APPLY WHAT YOU READ:
[1] Copy word for word the part of the methods passage below that begins at "Observation and analysis" and ends at "of US or CR.".
[2] Answer these questions from the methods passage below.
(a) What is calculated to represent the fluctuation of the measured data?
(b) When is measuring the tip-to-atrium distance considered feasible?
(c) What does narrower data fluctuation indicate?
[3] Decide whether each statement agrees with the methods passage below. Answer yes or no, and quote the words that settle it.
(a) The tip-to-atrium distance of each patient was measured separately by US and by CR.
(b) An inlet counts as visible on CR when the image clearly shows the tracheal carina or the right cardiophrenic angle.
(c) Wider data fluctuation indicates more reliable measurements.

PASSAGE PROVIDED:

..............................

Observation and analysis
Comparing US with CR in visualizing the key structures at PICC
Catheter tip, right-atrium inlets of SVC and IVC and tip-to-atrium distance that can be viewed on US and CR was recorded for each patient. US-visible right-atrium inlets of SUV or IVC is defined when it visually depicts the superior or inferior inlet of the right atrium. CR-visible right-atrium inlets of SUV or IVC is defined when it clearly images the tracheal carina or the right cardiophrenic angle. Measurement of tip-to-atrium distance is considered feasible when both of the tip and the right-atrium inlet are shown on a single image of US or CR.
Fluctuation of the measured data by US and CR
Tip-to-atrium distance of each patient was measured separately by US and CR. The quartile is calculated to represent fluctuation of the measured data; and fluctuation between the two data sets was compared. Narrower data fluctuation indicates the measurements made by the imaging tool more stable and reliable.
Consistency and correlation between US and CR
For further clarifying the validness of US, tip-to-atrium distances measured by US and CR were compared to investigate their consistency and correlation.

..............................

Pose landmark coordinates:
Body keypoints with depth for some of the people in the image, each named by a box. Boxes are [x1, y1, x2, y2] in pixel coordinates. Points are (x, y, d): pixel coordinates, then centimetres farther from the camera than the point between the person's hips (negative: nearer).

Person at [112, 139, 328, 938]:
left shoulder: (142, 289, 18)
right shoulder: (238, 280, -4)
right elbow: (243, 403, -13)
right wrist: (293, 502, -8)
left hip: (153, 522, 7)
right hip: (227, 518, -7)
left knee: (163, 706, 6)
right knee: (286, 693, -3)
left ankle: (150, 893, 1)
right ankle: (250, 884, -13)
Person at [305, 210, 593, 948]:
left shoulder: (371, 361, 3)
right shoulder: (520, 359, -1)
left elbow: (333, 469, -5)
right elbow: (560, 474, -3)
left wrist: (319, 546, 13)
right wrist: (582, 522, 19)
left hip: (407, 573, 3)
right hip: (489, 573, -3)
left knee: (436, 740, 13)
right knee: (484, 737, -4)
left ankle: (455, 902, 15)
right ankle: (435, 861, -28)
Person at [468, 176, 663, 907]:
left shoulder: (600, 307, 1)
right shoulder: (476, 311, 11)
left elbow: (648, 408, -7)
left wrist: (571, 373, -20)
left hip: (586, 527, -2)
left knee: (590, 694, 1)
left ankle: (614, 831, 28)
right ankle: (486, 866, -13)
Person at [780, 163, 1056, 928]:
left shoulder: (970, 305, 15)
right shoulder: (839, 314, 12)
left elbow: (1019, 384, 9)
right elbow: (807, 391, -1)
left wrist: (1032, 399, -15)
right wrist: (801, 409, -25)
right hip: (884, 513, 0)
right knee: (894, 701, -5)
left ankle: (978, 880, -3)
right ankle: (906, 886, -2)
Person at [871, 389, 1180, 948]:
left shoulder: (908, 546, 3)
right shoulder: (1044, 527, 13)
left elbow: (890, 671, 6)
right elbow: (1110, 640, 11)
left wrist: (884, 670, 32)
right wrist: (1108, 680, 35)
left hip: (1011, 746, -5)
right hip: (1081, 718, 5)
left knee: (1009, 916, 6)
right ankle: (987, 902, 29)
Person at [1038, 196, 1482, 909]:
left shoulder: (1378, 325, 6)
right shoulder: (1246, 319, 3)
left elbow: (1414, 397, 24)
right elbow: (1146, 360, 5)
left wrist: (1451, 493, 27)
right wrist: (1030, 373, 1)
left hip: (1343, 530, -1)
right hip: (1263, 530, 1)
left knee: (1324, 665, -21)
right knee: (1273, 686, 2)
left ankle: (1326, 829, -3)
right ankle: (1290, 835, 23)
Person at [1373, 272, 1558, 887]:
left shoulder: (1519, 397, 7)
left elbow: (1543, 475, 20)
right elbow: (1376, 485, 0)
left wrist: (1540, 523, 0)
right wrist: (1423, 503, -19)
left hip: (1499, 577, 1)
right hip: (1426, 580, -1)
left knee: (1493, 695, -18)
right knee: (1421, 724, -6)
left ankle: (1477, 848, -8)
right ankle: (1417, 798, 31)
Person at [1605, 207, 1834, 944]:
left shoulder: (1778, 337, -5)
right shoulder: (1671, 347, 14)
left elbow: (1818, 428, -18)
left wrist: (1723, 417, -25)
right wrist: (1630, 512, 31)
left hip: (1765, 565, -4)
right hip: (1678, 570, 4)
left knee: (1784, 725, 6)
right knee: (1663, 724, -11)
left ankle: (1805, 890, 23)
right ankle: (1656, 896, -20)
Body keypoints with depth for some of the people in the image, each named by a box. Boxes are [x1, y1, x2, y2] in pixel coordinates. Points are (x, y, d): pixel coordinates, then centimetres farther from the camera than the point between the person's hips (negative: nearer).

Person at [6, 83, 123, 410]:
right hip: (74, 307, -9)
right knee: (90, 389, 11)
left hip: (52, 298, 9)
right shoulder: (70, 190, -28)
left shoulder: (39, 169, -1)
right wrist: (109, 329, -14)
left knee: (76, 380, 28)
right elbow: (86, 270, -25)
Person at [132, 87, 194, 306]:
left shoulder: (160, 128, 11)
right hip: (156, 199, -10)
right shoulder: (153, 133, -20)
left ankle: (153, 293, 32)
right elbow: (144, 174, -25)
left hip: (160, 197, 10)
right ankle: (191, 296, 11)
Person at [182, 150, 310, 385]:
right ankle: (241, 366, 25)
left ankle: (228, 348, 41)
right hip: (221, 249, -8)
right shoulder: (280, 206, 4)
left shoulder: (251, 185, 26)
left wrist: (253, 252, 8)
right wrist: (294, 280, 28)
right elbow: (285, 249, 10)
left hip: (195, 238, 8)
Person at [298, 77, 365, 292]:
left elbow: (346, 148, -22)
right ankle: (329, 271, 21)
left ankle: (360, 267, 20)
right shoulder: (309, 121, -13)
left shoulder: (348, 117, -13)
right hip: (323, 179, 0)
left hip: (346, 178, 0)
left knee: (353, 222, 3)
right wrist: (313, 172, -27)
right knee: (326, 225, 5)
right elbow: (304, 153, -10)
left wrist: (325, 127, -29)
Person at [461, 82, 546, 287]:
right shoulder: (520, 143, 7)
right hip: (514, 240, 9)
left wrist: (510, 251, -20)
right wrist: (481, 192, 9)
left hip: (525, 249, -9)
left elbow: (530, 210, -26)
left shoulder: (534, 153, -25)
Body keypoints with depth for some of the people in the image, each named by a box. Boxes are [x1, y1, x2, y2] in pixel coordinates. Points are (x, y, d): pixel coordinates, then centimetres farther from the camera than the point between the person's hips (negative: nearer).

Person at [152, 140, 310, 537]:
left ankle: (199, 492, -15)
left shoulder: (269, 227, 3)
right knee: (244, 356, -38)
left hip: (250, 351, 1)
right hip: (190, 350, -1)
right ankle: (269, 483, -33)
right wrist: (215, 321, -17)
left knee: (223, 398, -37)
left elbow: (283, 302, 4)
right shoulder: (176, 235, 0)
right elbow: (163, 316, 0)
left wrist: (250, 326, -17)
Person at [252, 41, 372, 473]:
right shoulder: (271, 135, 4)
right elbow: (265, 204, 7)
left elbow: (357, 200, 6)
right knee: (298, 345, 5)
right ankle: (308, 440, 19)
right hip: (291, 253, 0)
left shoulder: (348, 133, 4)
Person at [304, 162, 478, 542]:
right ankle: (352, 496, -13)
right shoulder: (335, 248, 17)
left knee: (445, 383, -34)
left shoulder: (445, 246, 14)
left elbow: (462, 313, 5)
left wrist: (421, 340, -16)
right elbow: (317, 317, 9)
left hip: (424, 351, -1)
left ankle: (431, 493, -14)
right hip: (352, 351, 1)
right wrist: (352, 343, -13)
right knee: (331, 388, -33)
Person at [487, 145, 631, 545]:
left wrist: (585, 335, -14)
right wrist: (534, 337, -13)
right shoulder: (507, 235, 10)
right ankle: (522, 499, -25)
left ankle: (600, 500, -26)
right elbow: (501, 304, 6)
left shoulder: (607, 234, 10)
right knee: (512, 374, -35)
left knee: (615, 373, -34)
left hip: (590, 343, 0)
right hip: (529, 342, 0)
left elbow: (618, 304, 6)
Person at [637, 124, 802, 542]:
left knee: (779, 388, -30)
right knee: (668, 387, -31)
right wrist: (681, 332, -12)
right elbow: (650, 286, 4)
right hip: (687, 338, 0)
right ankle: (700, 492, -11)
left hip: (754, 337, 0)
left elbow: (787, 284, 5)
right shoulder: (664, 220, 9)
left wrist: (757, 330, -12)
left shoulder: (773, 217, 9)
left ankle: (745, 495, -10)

..............................

RESPONSES FOR EACH TASK:
[1]
Observation and analysis
Comparing US with CR in visualizing the key structures at PICC
Catheter tip, right-atrium inlets of SVC and IVC and tip-to-atrium distance that can be viewed on US and CR was recorded for each patient. US-visible right-atrium inlets of SUV or IVC is defined when it visually depicts the superior or inferior inlet of the right atrium. CR-visible right-atrium inlets of SUV or IVC is defined when it clearly images the tracheal carina or the right cardiophrenic angle. Measurement of tip-to-atrium distance is considered feasible when both of the tip and the right-atrium inlet are shown on a single image of US or CR.

[2]
(a) The quartile.
(b) When both the tip and the right-atrium inlet appear on a single US or CR image.
(c) That the imaging tool's measurements are more stable and reliable.

[3]
(a) Yes: "Tip-to-atrium distance of each patient was measured separately by US and CR."
(b) Yes: "it clearly images the tracheal carina or the right cardiophrenic angle"
(c) No: "Narrower data fluctuation indicates the measurements made by the imaging tool more stable and reliable."